A C# .NET application talks to an external component by calling a known API and marshalling interop structures from the component's response.
This is already implemented and working well. However, once versioning comes into the equation, things get a bit more complicated: as the component will evolve over time thus requiring interop structures be kept in-sync. The application must still be able to talk to components on older versions, so that it has to pick the right interop structs at run-time for a given version of the component.
I've been throwing this problem around in my head for a couple days and haven't come up with anything I'm particularly happy about. Google hasn't been much help, either, so I thought I'd try writing this up and posting it here in an effort to get some feedback. This is what I have so far.
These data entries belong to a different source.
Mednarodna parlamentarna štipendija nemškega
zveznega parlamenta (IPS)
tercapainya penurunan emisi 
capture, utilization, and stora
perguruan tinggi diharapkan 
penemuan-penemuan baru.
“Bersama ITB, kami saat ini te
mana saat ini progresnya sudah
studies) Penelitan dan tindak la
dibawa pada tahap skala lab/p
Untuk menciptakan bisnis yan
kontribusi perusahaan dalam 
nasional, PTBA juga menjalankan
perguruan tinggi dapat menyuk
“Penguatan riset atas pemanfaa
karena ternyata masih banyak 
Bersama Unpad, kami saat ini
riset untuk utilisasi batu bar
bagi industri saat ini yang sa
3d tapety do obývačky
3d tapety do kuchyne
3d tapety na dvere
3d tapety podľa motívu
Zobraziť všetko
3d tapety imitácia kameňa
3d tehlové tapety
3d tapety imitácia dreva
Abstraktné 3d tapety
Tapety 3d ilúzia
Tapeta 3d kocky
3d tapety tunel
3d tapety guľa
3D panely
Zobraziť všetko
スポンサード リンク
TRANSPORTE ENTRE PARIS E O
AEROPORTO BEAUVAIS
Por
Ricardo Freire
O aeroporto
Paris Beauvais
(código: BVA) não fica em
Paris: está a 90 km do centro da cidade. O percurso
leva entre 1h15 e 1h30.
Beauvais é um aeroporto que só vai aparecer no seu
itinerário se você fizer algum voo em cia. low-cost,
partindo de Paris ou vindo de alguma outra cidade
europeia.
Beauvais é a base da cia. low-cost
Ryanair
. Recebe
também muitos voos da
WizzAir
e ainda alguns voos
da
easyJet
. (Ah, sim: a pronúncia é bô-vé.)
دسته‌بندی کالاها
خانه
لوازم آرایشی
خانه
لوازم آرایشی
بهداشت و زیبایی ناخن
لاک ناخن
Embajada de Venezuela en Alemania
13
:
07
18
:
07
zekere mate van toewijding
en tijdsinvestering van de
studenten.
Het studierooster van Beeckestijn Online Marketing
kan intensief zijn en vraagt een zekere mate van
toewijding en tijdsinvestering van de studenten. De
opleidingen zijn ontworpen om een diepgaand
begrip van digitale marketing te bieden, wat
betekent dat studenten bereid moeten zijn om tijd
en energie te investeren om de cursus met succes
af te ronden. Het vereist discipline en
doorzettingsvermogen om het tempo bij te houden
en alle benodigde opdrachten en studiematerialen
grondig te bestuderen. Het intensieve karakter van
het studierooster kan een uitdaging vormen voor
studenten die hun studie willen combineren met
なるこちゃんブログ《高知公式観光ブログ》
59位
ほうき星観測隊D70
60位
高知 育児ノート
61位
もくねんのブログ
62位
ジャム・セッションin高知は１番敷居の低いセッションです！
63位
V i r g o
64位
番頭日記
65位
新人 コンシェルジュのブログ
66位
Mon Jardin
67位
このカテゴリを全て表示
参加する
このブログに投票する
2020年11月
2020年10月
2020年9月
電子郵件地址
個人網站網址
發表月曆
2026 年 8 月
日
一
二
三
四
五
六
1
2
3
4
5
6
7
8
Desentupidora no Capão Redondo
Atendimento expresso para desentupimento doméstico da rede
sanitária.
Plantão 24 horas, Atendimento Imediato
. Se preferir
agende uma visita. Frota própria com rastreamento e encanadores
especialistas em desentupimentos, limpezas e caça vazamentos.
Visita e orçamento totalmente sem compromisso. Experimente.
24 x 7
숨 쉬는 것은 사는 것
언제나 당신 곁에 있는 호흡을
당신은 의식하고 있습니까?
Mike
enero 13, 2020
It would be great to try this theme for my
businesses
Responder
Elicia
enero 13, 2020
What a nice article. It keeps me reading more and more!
Package all versions of the structs in a library, have a registry and decide at runtime which structs to use
Here, every new version of the structs is compiled into the new version of the .NET application, and some kind of registry is responsible for mapping API versions to interop struct versions in the library.
Class/struct naming becomes an issue, since Class1
would now have to be called Class1_v1_1
or some other way to disambiguate based on the name (either that, or use the same name and put them in a separate namespace).
Load versions of the interop structures from a versioned DLL
Here, every version of the interop structs would be compiled into an individual DLL and loaded dynamically based on the API version. A mapping would still need to be created between API version and DLL name.
The naming problem disappears, but certainly there are a lot more moving pieces for deployment and consequently things that can go wrong at runtime.
As I said, I'm not happy with either one and feel that there's a much obvious/cleaner/elegant solution which is escaping me. I can't imagine that I'm the first person who's had to support changing versions of a dependent component, so is there some known pattern which can provide some guidance for scenarios such as this?
Thanks in advance for any feedback &/or possible alternatives!